**Problem to work on:** Your task is to print each record exactly as it reads.

(Data records Opens)

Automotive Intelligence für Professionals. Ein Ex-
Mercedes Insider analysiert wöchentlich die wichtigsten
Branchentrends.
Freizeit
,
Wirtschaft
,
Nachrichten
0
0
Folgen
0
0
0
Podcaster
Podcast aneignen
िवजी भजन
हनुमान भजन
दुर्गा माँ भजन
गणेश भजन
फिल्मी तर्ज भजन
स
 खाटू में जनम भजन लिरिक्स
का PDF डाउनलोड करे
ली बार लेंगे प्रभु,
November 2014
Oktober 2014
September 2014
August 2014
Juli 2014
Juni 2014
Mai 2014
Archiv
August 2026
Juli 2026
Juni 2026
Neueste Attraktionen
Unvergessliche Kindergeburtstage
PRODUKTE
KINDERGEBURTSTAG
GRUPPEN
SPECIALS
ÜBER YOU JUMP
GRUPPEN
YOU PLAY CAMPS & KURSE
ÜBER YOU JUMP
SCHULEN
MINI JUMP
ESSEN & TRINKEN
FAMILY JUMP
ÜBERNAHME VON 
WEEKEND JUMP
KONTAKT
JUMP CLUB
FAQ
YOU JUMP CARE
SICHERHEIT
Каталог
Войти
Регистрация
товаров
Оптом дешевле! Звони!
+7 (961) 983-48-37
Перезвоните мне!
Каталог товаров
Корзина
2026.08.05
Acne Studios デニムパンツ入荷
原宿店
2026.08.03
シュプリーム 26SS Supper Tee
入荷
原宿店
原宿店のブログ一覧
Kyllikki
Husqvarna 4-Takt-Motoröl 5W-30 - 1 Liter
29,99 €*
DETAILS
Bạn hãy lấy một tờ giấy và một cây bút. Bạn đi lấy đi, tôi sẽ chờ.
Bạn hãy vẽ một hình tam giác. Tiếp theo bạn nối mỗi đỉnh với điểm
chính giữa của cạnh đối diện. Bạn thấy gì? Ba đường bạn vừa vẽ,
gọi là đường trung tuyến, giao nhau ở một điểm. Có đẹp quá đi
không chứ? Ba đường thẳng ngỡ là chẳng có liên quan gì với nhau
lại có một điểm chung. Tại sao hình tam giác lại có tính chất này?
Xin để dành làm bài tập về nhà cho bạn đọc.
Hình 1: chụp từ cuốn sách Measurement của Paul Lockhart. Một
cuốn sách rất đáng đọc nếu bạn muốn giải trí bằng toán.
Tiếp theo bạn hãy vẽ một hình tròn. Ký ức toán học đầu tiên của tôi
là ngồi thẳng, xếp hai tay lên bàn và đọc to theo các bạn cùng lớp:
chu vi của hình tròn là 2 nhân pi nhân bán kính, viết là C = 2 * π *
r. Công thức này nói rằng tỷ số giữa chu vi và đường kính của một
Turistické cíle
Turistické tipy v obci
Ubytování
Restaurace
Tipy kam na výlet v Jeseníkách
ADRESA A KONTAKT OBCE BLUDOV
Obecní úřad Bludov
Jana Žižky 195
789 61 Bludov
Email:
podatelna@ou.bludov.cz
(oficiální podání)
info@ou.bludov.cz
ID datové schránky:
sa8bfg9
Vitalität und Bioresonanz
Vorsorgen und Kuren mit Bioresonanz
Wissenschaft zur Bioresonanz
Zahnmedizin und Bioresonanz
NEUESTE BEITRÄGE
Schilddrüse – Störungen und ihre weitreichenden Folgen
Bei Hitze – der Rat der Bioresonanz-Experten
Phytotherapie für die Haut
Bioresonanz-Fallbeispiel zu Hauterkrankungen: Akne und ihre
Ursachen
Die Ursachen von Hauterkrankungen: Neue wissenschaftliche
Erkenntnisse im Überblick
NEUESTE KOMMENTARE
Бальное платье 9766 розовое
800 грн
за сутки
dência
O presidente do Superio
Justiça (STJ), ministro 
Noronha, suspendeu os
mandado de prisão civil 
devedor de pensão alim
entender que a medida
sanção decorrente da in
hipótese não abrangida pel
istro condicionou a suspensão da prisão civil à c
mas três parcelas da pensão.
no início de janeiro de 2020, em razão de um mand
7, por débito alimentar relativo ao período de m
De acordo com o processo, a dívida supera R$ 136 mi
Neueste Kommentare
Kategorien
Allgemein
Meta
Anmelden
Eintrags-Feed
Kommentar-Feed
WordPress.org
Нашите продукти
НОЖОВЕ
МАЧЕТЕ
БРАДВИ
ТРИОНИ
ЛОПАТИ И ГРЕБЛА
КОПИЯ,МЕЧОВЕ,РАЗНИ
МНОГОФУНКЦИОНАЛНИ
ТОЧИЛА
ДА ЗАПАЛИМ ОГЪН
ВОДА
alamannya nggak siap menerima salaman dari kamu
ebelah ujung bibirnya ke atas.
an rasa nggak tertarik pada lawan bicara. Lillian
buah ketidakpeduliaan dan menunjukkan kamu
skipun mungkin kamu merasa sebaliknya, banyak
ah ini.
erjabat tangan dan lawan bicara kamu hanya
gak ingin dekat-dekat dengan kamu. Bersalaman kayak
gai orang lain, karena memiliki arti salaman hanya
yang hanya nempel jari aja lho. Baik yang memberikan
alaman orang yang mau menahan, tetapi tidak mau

(Data records Closes)

**Answer to the exercise:**
Automotive Intelligence für Professionals. Ein Ex-
Mercedes Insider analysiert wöchentlich die wichtigsten
Branchentrends.
Freizeit
,
Wirtschaft
,
Nachrichten
0
0
Folgen
0
0
0
Podcaster
Podcast aneignen
िवजी भजन
हनुमान भजन
दुर्गा माँ भजन
गणेश भजन
फिल्मी तर्ज भजन
स
 खाटू में जनम भजन लिरिक्स
का PDF डाउनलोड करे
ली बार लेंगे प्रभु,
November 2014
Oktober 2014
September 2014
August 2014
Juli 2014
Juni 2014
Mai 2014
Archiv
August 2026
Juli 2026
Juni 2026
Neueste Attraktionen
Unvergessliche Kindergeburtstage
PRODUKTE
KINDERGEBURTSTAG
GRUPPEN
SPECIALS
ÜBER YOU JUMP
GRUPPEN
YOU PLAY CAMPS & KURSE
ÜBER YOU JUMP
SCHULEN
MINI JUMP
ESSEN & TRINKEN
FAMILY JUMP
ÜBERNAHME VON 
WEEKEND JUMP
KONTAKT
JUMP CLUB
FAQ
YOU JUMP CARE
SICHERHEIT
Каталог
Войти
Регистрация
товаров
Оптом дешевле! Звони!
+7 (961) 983-48-37
Перезвоните мне!
Каталог товаров
Корзина
2026.08.05
Acne Studios デニムパンツ入荷
原宿店
2026.08.03
シュプリーム 26SS Supper Tee
入荷
原宿店
原宿店のブログ一覧
Kyllikki
Husqvarna 4-Takt-Motoröl 5W-30 - 1 Liter
29,99 €*
DETAILS
Bạn hãy lấy một tờ giấy và một cây bút. Bạn đi lấy đi, tôi sẽ chờ.
Bạn hãy vẽ một hình tam giác. Tiếp theo bạn nối mỗi đỉnh với điểm
chính giữa của cạnh đối diện. Bạn thấy gì? Ba đường bạn vừa vẽ,
gọi là đường trung tuyến, giao nhau ở một điểm. Có đẹp quá đi
không chứ? Ba đường thẳng ngỡ là chẳng có liên quan gì với nhau
lại có một điểm chung. Tại sao hình tam giác lại có tính chất này?
Xin để dành làm bài tập về nhà cho bạn đọc.
Hình 1: chụp từ cuốn sách Measurement của Paul Lockhart. Một
cuốn sách rất đáng đọc nếu bạn muốn giải trí bằng toán.
Tiếp theo bạn hãy vẽ một hình tròn. Ký ức toán học đầu tiên của tôi
là ngồi thẳng, xếp hai tay lên bàn và đọc to theo các bạn cùng lớp:
chu vi của hình tròn là 2 nhân pi nhân bán kính, viết là C = 2 * π *
r. Công thức này nói rằng tỷ số giữa chu vi và đường kính của một
Turistické cíle
Turistické tipy v obci
Ubytování
Restaurace
Tipy kam na výlet v Jeseníkách
ADRESA A KONTAKT OBCE BLUDOV
Obecní úřad Bludov
Jana Žižky 195
789 61 Bludov
Email:
podatelna@ou.bludov.cz
(oficiální podání)
info@ou.bludov.cz
ID datové schránky:
sa8bfg9
Vitalität und Bioresonanz
Vorsorgen und Kuren mit Bioresonanz
Wissenschaft zur Bioresonanz
Zahnmedizin und Bioresonanz
NEUESTE BEITRÄGE
Schilddrüse – Störungen und ihre weitreichenden Folgen
Bei Hitze – der Rat der Bioresonanz-Experten
Phytotherapie für die Haut
Bioresonanz-Fallbeispiel zu Hauterkrankungen: Akne und ihre
Ursachen
Die Ursachen von Hauterkrankungen: Neue wissenschaftliche
Erkenntnisse im Überblick
NEUESTE KOMMENTARE
Бальное платье 9766 розовое
800 грн
за сутки
dência
O presidente do Superio
Justiça (STJ), ministro 
Noronha, suspendeu os
mandado de prisão civil 
devedor de pensão alim
entender que a medida
sanção decorrente da in
hipótese não abrangida pel
istro condicionou a suspensão da prisão civil à c
mas três parcelas da pensão.
no início de janeiro de 2020, em razão de um mand
7, por débito alimentar relativo ao período de m
De acordo com o processo, a dívida supera R$ 136 mi
Neueste Kommentare
Kategorien
Allgemein
Meta
Anmelden
Eintrags-Feed
Kommentar-Feed
WordPress.org
Нашите продукти
НОЖОВЕ
МАЧЕТЕ
БРАДВИ
ТРИОНИ
ЛОПАТИ И ГРЕБЛА
КОПИЯ,МЕЧОВЕ,РАЗНИ
МНОГОФУНКЦИОНАЛНИ
ТОЧИЛА
ДА ЗАПАЛИМ ОГЪН
ВОДА
alamannya nggak siap menerima salaman dari kamu
ebelah ujung bibirnya ke atas.
an rasa nggak tertarik pada lawan bicara. Lillian
buah ketidakpeduliaan dan menunjukkan kamu
skipun mungkin kamu merasa sebaliknya, banyak
ah ini.
erjabat tangan dan lawan bicara kamu hanya
gak ingin dekat-dekat dengan kamu. Bersalaman kayak
gai orang lain, karena memiliki arti salaman hanya
yang hanya nempel jari aja lho. Baik yang memberikan
alaman orang yang mau menahan, tetapi tidak mau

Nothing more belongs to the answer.